ボールを持ったまま微動だにしない者が二名。隣り合って立っていた。
リオネルは自分の不器用さを呪っていた。後夜祭でアイリーンとペアになるように、初戦敗退だけは免れたいと思っている。だが、こういう手先を使う遊びはあまりしたことがない。木刀を持ってルーファスを追いかけ回していた記憶しかない。
アレックスはボールを投げる手加減が分からないでいた。市場の近くの芝居小屋で大道芸がかかり、ボールを投げている芸人を尊敬の眼差しで見たことはある。自分でもできるのではないかと、邸で果物を放り投げてみたが、窓にぶつかってぐしゃりと潰れてしまった。投げる方向と強さが問題なのだ。

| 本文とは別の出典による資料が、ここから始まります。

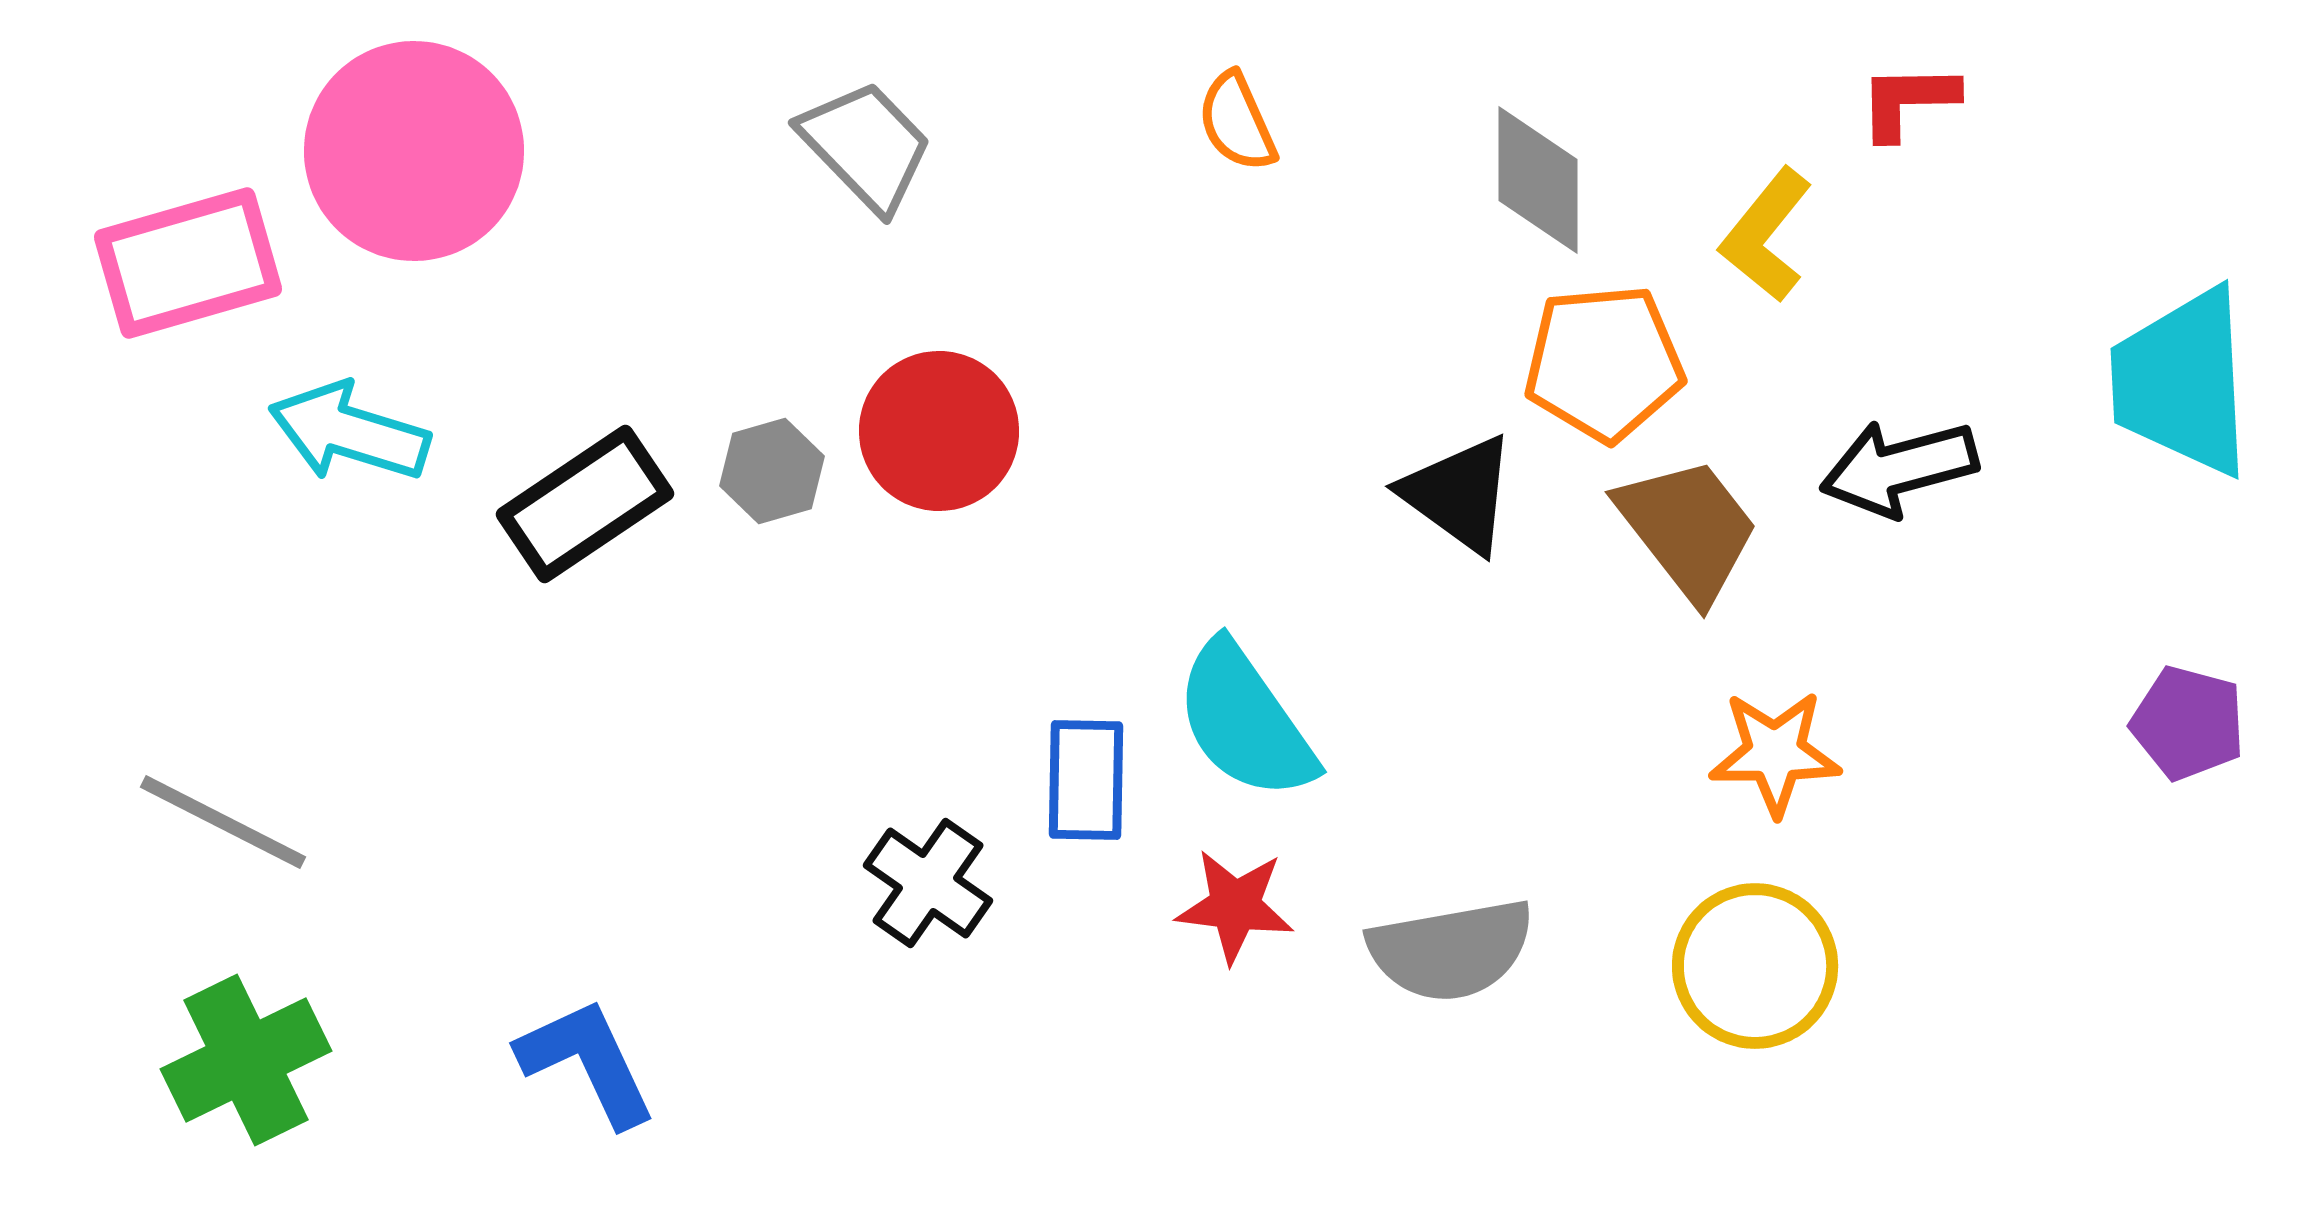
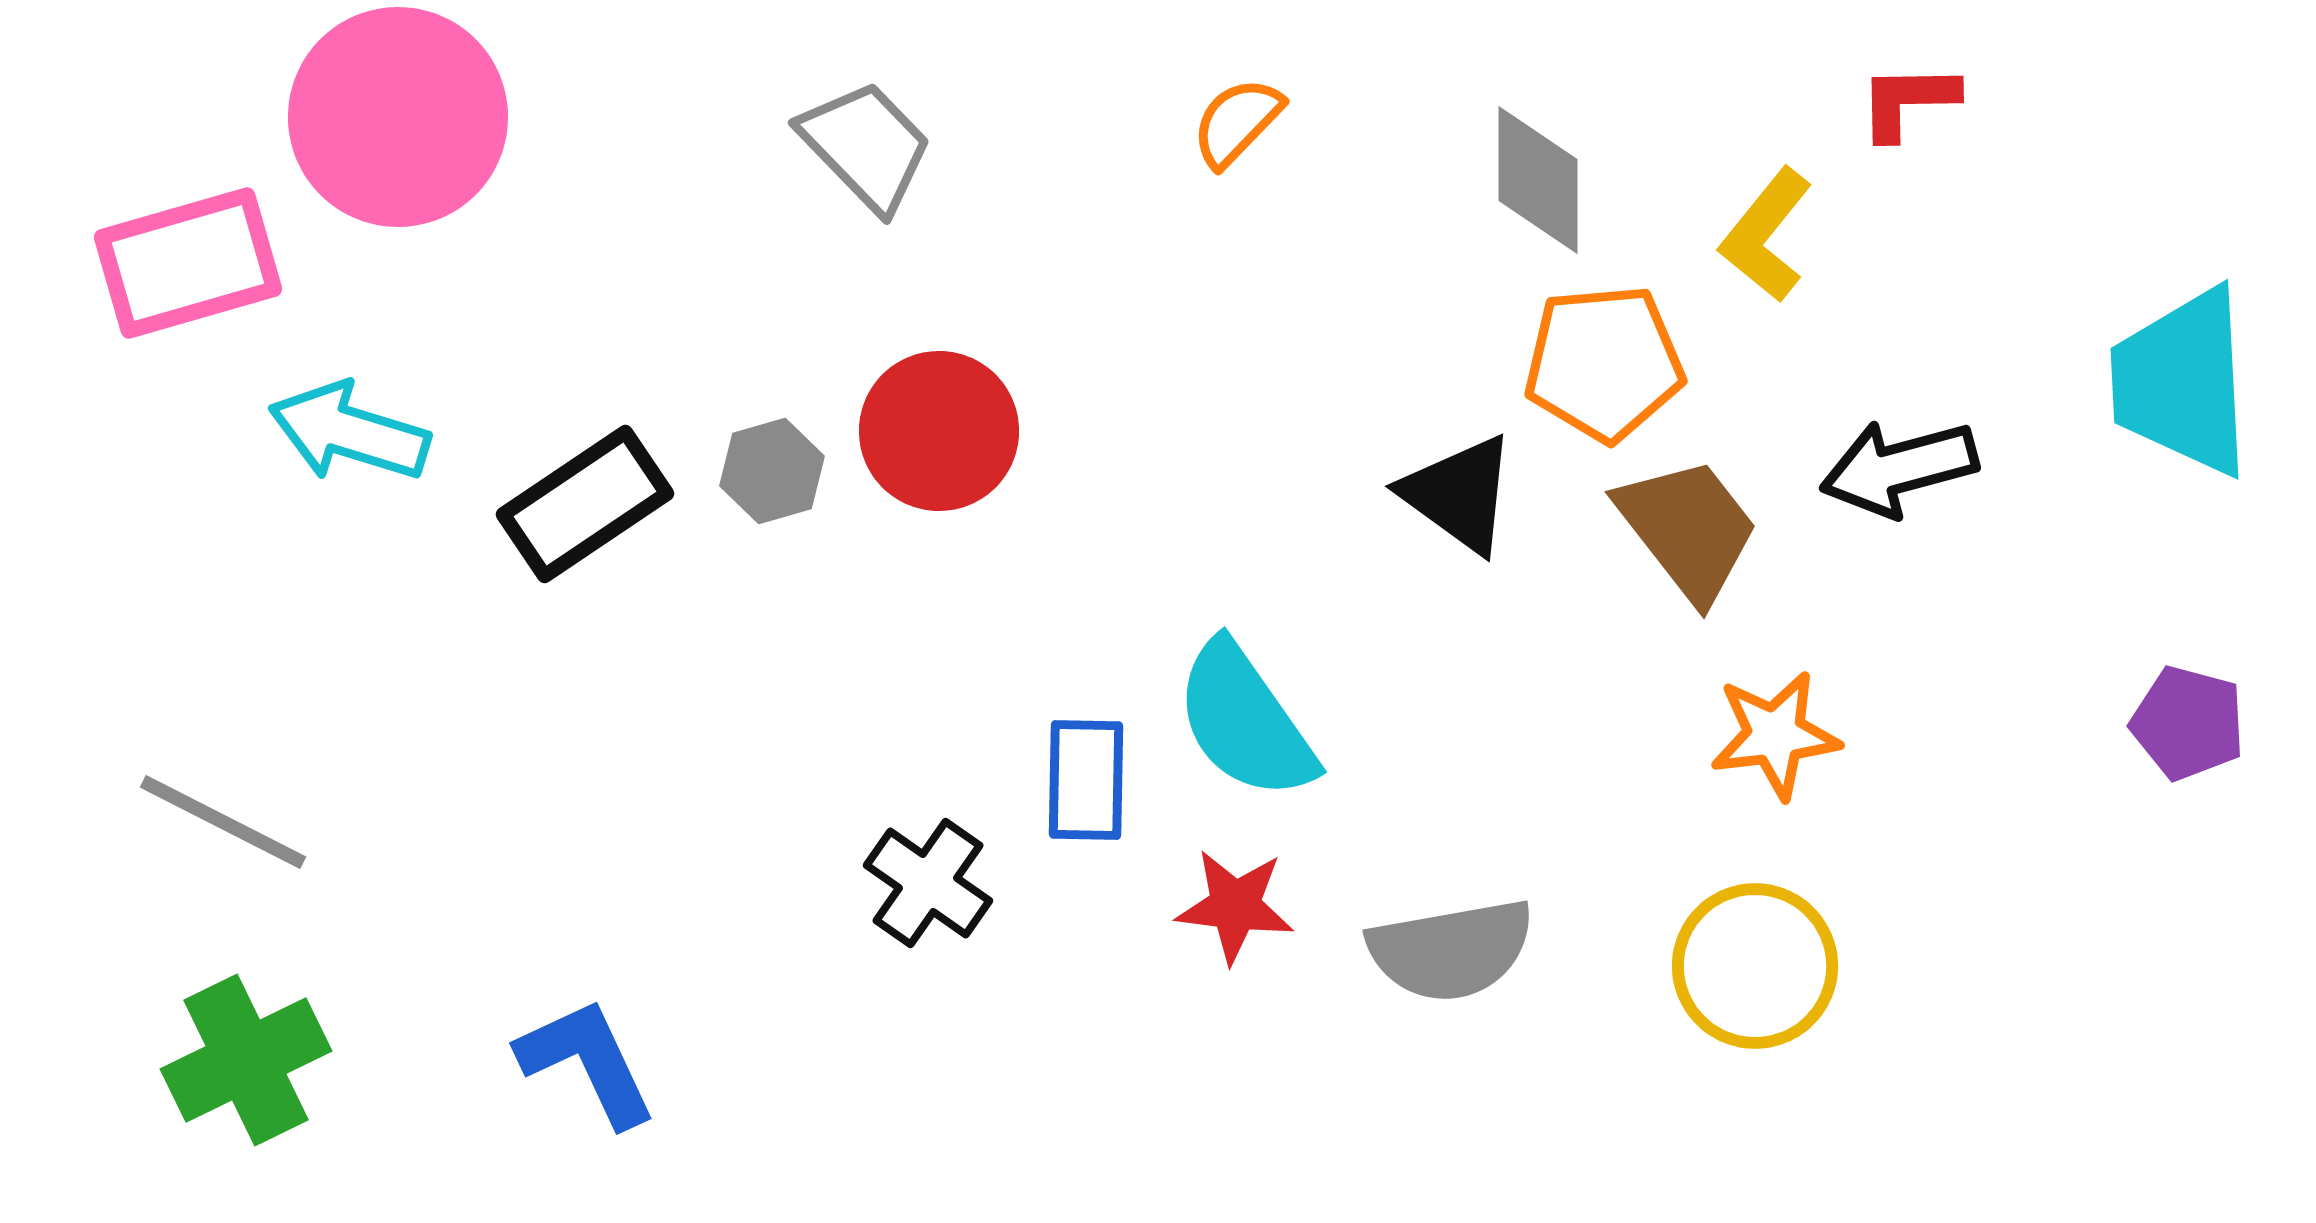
orange semicircle: rotated 68 degrees clockwise
pink circle: moved 16 px left, 34 px up
orange star: moved 18 px up; rotated 7 degrees counterclockwise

「皆さん、ボールは渡りましたか?……いいですね。では、用意、始め!」
ゆっくりではあるが確実に回数を重ねるセドリックとレイモンド、それより少しだけペースが速いハロルドの手さばきに、観客はわあっと歓声を上げた。
「うぉっと!」
リオネルがボールを床に転がし、慌てて拾った。
「ああっ……」
アレックスが右手で投げたボールが客席に飛んでいき、続行不能になった。
「はい、終了!」
司会が無慈悲に言い、アレックスは項垂れた。
「アレックス・ヴィルソード君の敗退です。頑張った五人に温かい拍手を!」
会場から拍手が贈られる。泣きそうに肩を震わせたアレックスの背中をリオネルが叩いた。
「気にするなよ。ジュリアも五位かもしれないだろ?」
「……そ、そうだよな。あいつも不器用だから……」
◆◆◆
「あ、男子が終わったようですね」
会場から聞こえてくる拍手を合図に、実行委員は椅子から立ち上がった。
「彼らは下手から控室に下りるようですから、上手から上りますよ」
動線まで完全に分離されているのだ。マクシミリアンの徹底した仕事ぶりが随所に現れている。
「行きましょう」
「うん。私も頑張る!」
「よおし、やるぞ!」
「……」
エミリーが控室を出ると、アイリーンがそれに続く。あっという間にジュリア達を追い越して、マリナの横に進み出た。
「お手柔らかにお願いしますわね」
と不意にマリナの手を取って微笑む。細められた瞳にどことなく蛇が這うような気配を感じて、マリナは一瞬目を瞠り、すぐに手を振り払うと、
「皆ライバルですから、本気を出して勝負いたしましょう」
とアルカイックスマイルで応戦した。